After turning 2 years old, my son, Avishai, started demanding that he only wear tractor shirts, and my mind spiralled into darkness.
So writes Jay Deitcher, a social worker and therapist, a declarer of pronouns, and, it seems, someone accustomed to the aforementioned mental spiralling:
I catastrophised worst-case scenarios, imagining a world where he fell for everything stereotypically manly. I envisioned him on a football field, barrelling through mega-muscled opponents. Imagined him waxing a sports car on a warm summer day.
We seem to be in a high rhetorical gear. For a two-year-old’s choice of shirt.
Mr Deitcher – who has, he says, “always judged other guys who seemed boxed in by masculinity” – airs his view of maleness:
Men didn’t hug. Men didn’t say I love you. Men were angry. Aggressive. Inept as parents. I became determined. I was going to create a bond stronger than any parent had ever achieved, but I told myself that to do so I needed to distance myself from anything deemed masculine.
This line of thought goes on for some time.
I grimaced at anyone driving a Ford car, the John Wayne of automobiles. I hated men who wore plaid. Felt ill if someone mentioned a wrench or another tool.
And because things aren’t sufficiently dramatic:
My body spiralled into panic any time I attempted manual labour.
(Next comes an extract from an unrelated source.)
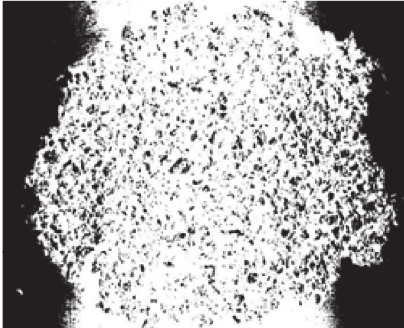
Figure 2: Original picture of camera obscura. This image is taken as an example to show the effect of each operation of boundary extraction.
Given these fevered thoughts, all this tool-induced upset, readers may wish to peek at the photographs accompanying the article, and which may bring to mind the words grown adult, albeit ironically. Readers may also wish to ponder the prospects of a father-son relationship premised on a dogmatic, near-hysterical disdain for maleness, for “anything deemed masculine.”